I lined up a dark slate, precision gray and black at the dealership to help my wife and I decide which color.....that was what worked best for us.
i have a 2008 Altima (sedan), last nite when i went out for dinner, left the lights on and after an hr and a half came back the car would not start. Called AAA and they jumpstarted the car. But interestingly the radio panel (radio, cd etc) does not turn on at all. Do you think something shorted or do i have to run the car longer (already ran it for 20 mins last nite and about 35 mins this morning). I want to see if there is something else that can be done before i take it to a Nissan Dealer.
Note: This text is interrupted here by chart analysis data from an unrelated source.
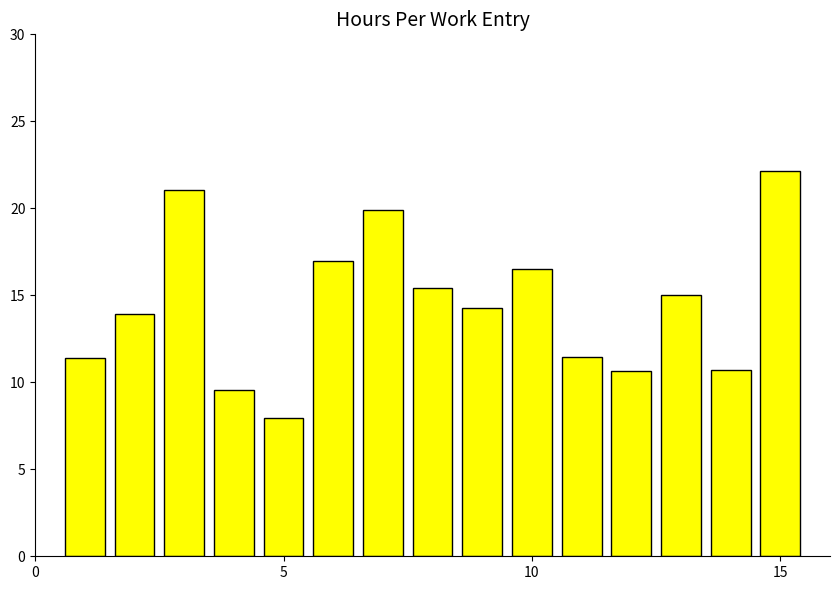

What is the greatest value displayed?

22.1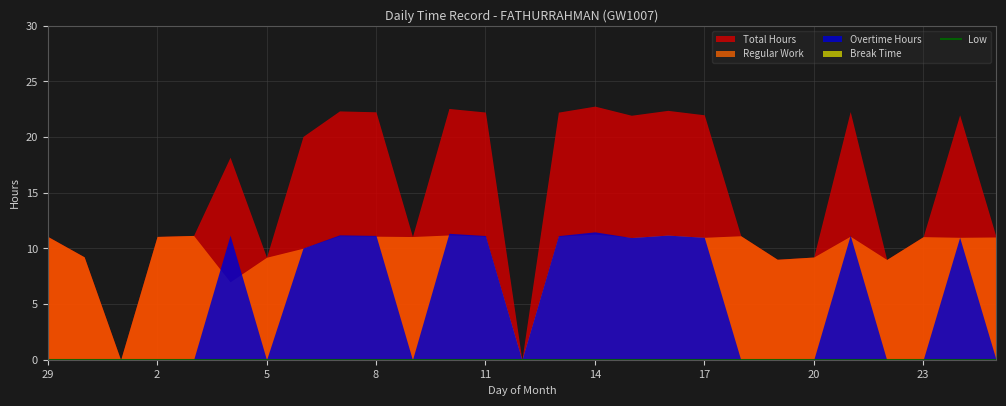

What position from the right is 15?

11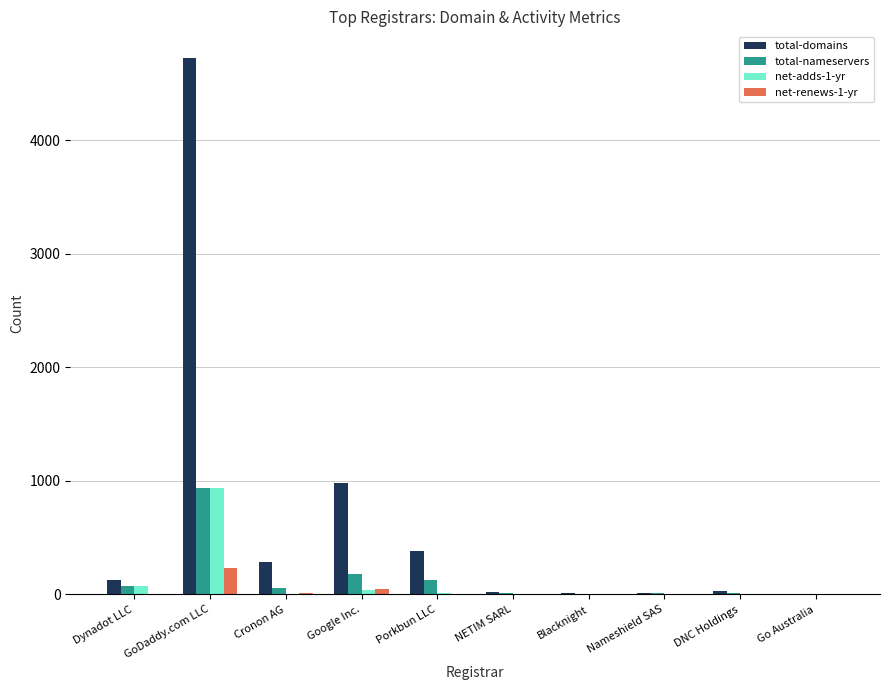

Which category has the highest value across all series?

GoDaddy.com LLC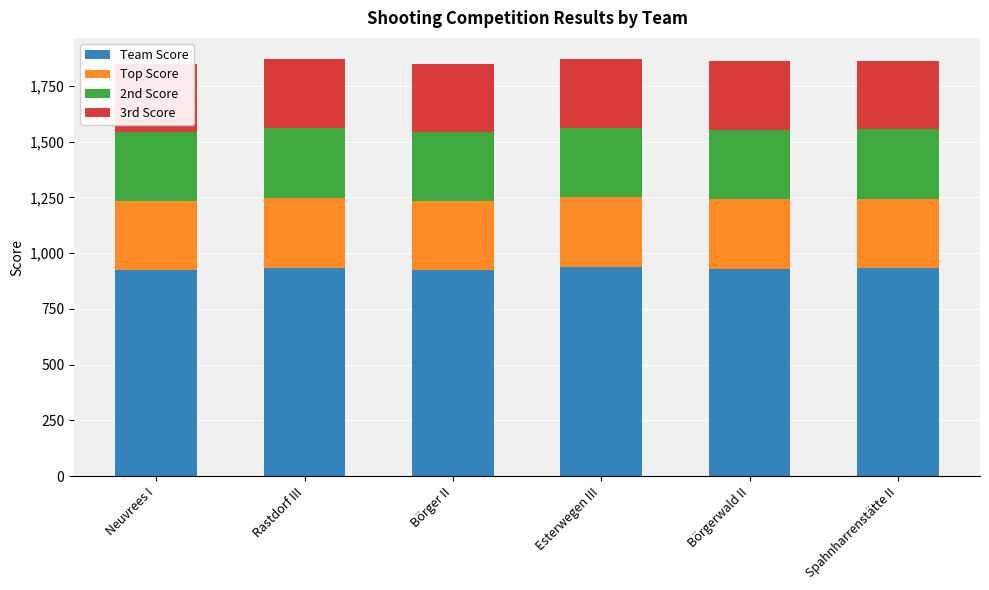

What is the lowest value of the Team Score series?

923.6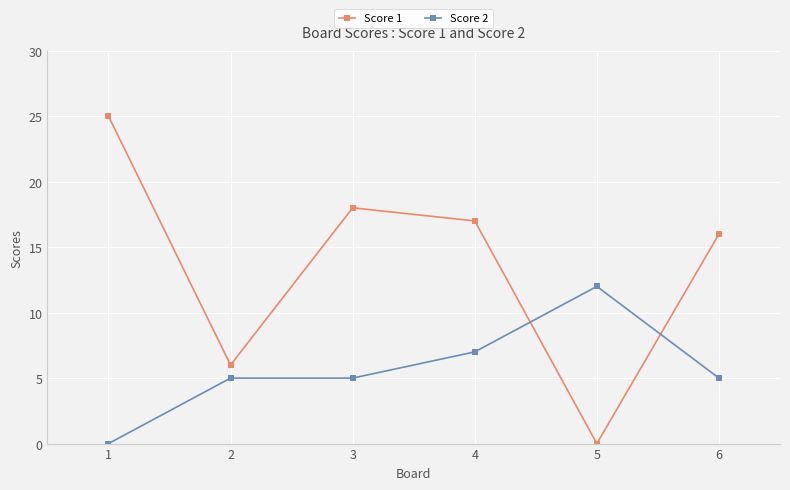

Rank the series by their maximum value, from lowest to highest.

Score 2, Score 1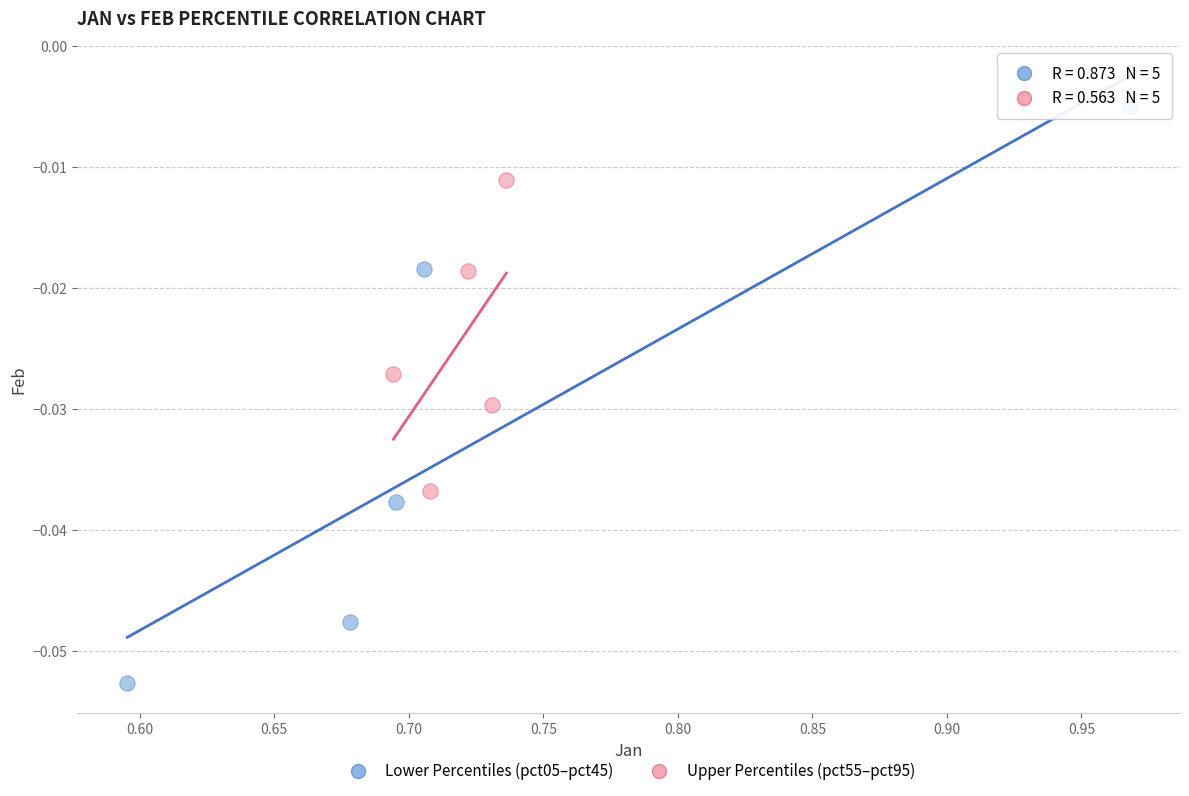

Which series has the largest Y range (max minus min)?

Lower Percentiles (pct05–pct45)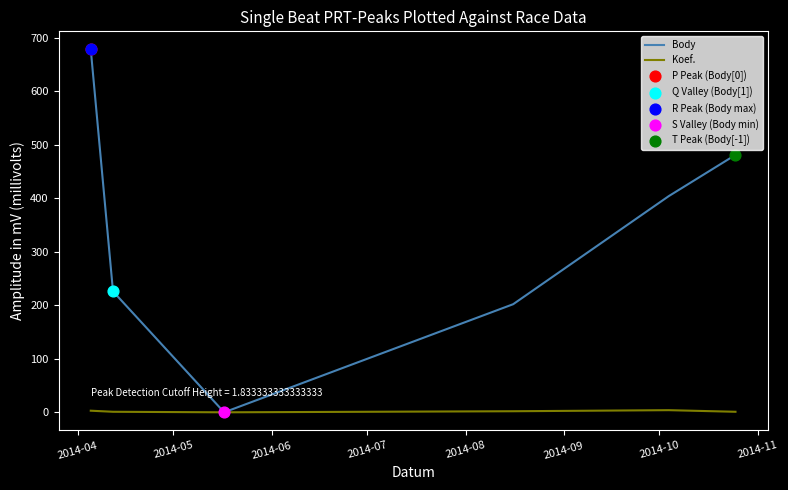

List the series in order of their peak value, highest first.

Body, Koef.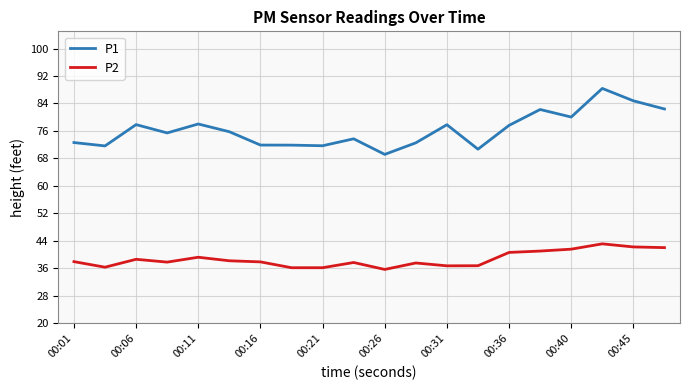

True or false: P2 and P1 cross at least once.

False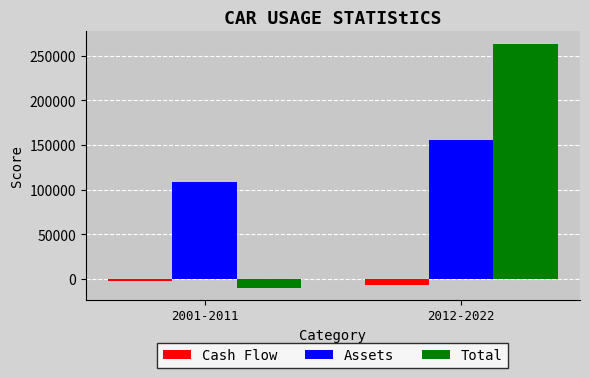

Reading left to right, what are all the values shown in this chart?

Cash Flow: 2001-2011=-2895.8	2012-2022=-6963.2
Assets: 2001-2011=108026.8	2012-2022=155691.3
Total: 2001-2011=-9859.0	2012-2022=263718.1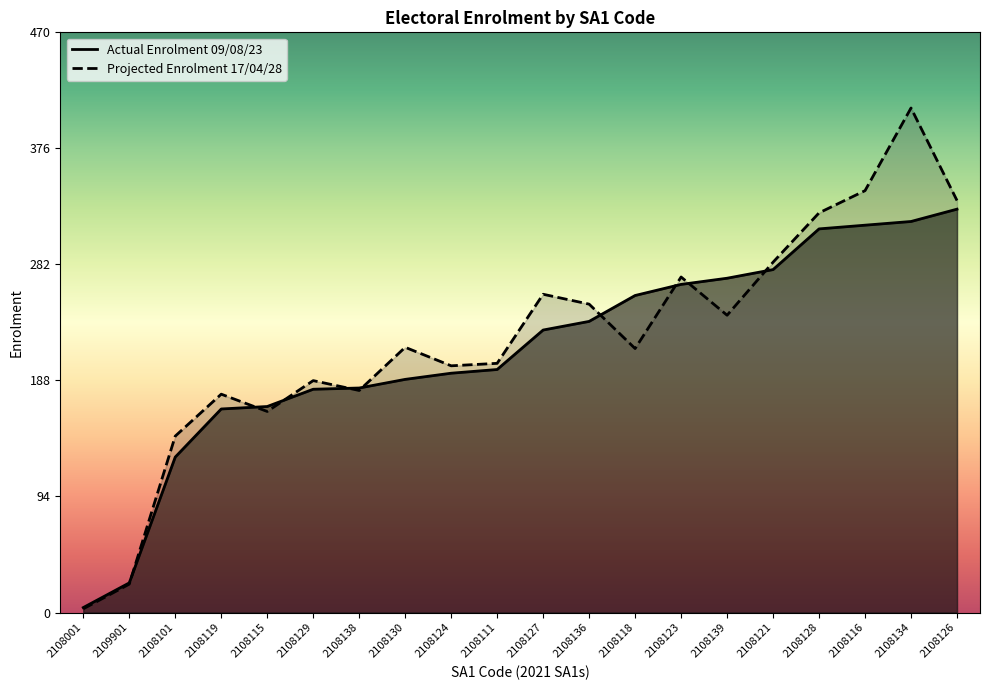

Reading left to right, extract all data points from this chart.

Actual Enrolment 09/08/23: 4	24	126	165	167	181	182	189	194	197	229	236	257	266	271	278	311	314	317	327
Projected Enrolment 17/04/28: 3	23	143	177	163	188	180	215	200	202	258	250	214	272	241	284	324	342	409	334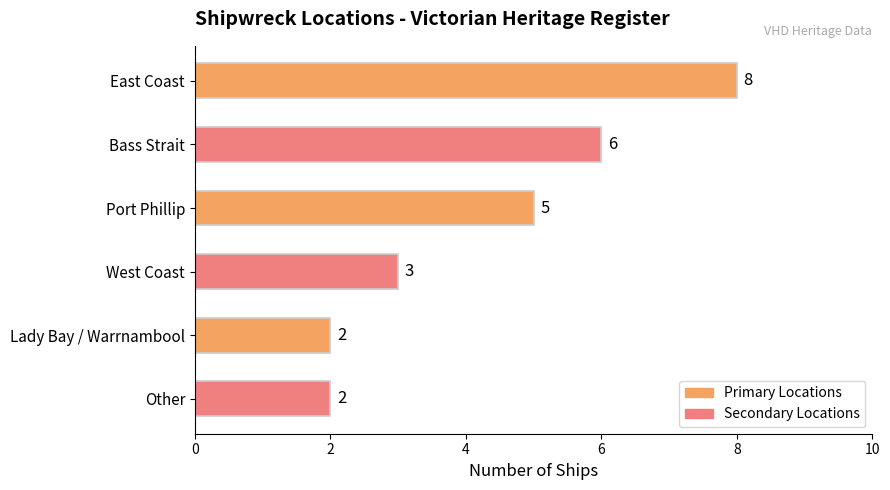

The chart shows a value of 6 at Bass Strait. True or false?

True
has any one experienced this?
pls help
AS for a previous Oil question.... the required oil grade in printed in your owners manual and should alos be on the oil fill cap. Most newer cars require either 5W30 or 5W20. Be sure to use the correct one. Cars that require 5W20 may have problems with the vairable valve timing if the oil weight is the wrong viscosity. 0W20 will also work for 5W20. It's the second higher number that's more ciritical to VVT operations. The first number just affects viscosity at low temeratures. After a few minutes it's no longer important.
The dealer DOES NOT need to change your oil to maintain your warranty. That is BS. Just document the service in your service log, and try and keep the reciepts. They would need to prove through oil analysis that the oil had not been changed or that it was incorrect. The owner would merely need to file an Affidavit stating that they changed the oil. Honestly, I trust myself to change the oil correctly. I've never screwed-up an oil change. I've seen dealers and shops do it on serveral occasions to my dad's car.
Any advice from knowledgeable gentlemen and ladies....please?~!?
SP :lemon:
I have test drove other altima from Dealer's lot and found it was behaving same as my car but i drove Sentra without manual mode and it did not give any vibrations. Is it normal for all Altima's with CVTor is something wrong with my car ?
But, I believe the tires are covered for about 12k miles. you might want to call your dealer and check.
oh, and by the way, my altima rides as smooth as if it were on glass at speeds of about 90mph.